## About this exercise
The reply should contain each record below, returned exactly as given.

##########

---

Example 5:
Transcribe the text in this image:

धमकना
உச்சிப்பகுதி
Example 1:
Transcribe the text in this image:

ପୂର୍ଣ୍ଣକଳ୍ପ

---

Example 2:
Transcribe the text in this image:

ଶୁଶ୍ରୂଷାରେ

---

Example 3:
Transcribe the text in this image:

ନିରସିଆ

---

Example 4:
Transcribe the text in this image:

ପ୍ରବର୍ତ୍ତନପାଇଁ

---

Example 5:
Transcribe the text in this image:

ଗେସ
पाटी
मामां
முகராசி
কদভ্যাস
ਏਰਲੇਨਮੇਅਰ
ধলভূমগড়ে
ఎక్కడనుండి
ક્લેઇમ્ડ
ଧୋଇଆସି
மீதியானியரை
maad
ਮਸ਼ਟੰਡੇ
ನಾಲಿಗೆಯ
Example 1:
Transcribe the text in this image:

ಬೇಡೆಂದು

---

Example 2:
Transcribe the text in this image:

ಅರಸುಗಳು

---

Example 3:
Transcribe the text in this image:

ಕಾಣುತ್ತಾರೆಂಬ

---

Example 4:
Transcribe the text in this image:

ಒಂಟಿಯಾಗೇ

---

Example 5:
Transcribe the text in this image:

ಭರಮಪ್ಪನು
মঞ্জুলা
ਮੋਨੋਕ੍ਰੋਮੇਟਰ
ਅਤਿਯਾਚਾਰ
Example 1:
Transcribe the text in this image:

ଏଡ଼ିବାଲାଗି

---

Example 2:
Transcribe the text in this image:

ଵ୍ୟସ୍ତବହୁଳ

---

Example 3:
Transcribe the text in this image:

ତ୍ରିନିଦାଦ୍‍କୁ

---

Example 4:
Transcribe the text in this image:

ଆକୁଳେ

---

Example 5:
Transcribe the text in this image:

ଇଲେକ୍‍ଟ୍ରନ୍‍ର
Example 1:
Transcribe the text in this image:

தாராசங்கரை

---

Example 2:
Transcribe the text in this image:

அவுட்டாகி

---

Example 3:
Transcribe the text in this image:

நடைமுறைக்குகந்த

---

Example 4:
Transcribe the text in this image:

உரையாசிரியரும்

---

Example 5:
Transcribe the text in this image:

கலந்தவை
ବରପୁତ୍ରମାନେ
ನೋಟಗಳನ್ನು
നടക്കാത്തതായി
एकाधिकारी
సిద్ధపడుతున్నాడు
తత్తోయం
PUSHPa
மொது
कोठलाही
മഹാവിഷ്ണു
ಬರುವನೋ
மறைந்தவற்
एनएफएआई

##########

## Task answer
---

Example 5:
Transcribe the text in this image:

धमकना
உச்சிப்பகுதி
Example 1:
Transcribe the text in this image:

ପୂର୍ଣ୍ଣକଳ୍ପ

---

Example 2:
Transcribe the text in this image:

ଶୁଶ୍ରୂଷାରେ

---

Example 3:
Transcribe the text in this image:

ନିରସିଆ

---

Example 4:
Transcribe the text in this image:

ପ୍ରବର୍ତ୍ତନପାଇଁ

---

Example 5:
Transcribe the text in this image:

ଗେସ
पाटी
मामां
முகராசி
কদভ্যাস
ਏਰਲੇਨਮੇਅਰ
ধলভূমগড়ে
ఎక్కడనుండి
ક્લેઇમ્ડ
ଧୋଇଆସି
மீதியானியரை
maad
ਮਸ਼ਟੰਡੇ
ನಾಲಿಗೆಯ
Example 1:
Transcribe the text in this image:

ಬೇಡೆಂದು

---

Example 2:
Transcribe the text in this image:

ಅರಸುಗಳು

---

Example 3:
Transcribe the text in this image:

ಕಾಣುತ್ತಾರೆಂಬ

---

Example 4:
Transcribe the text in this image:

ಒಂಟಿಯಾಗೇ

---

Example 5:
Transcribe the text in this image:

ಭರಮಪ್ಪನು
মঞ্জুলা
ਮੋਨੋਕ੍ਰੋਮੇਟਰ
ਅਤਿਯਾਚਾਰ
Example 1:
Transcribe the text in this image:

ଏଡ଼ିବାଲାଗି

---

Example 2:
Transcribe the text in this image:

ଵ୍ୟସ୍ତବହୁଳ

---

Example 3:
Transcribe the text in this image:

ତ୍ରିନିଦାଦ୍‍କୁ

---

Example 4:
Transcribe the text in this image:

ଆକୁଳେ

---

Example 5:
Transcribe the text in this image:

ଇଲେକ୍‍ଟ୍ରନ୍‍ର
Example 1:
Transcribe the text in this image:

தாராசங்கரை

---

Example 2:
Transcribe the text in this image:

அவுட்டாகி

---

Example 3:
Transcribe the text in this image:

நடைமுறைக்குகந்த

---

Example 4:
Transcribe the text in this image:

உரையாசிரியரும்

---

Example 5:
Transcribe the text in this image:

கலந்தவை
ବରପୁତ୍ରମାନେ
ನೋಟಗಳನ್ನು
നടക്കാത്തതായി
एकाधिकारी
సిద్ధపడుతున్నాడు
తత్తోయం
PUSHPa
மொது
कोठलाही
മഹാവിഷ്ണു
ಬರುವನೋ
மறைந்தவற்
एनएफएआई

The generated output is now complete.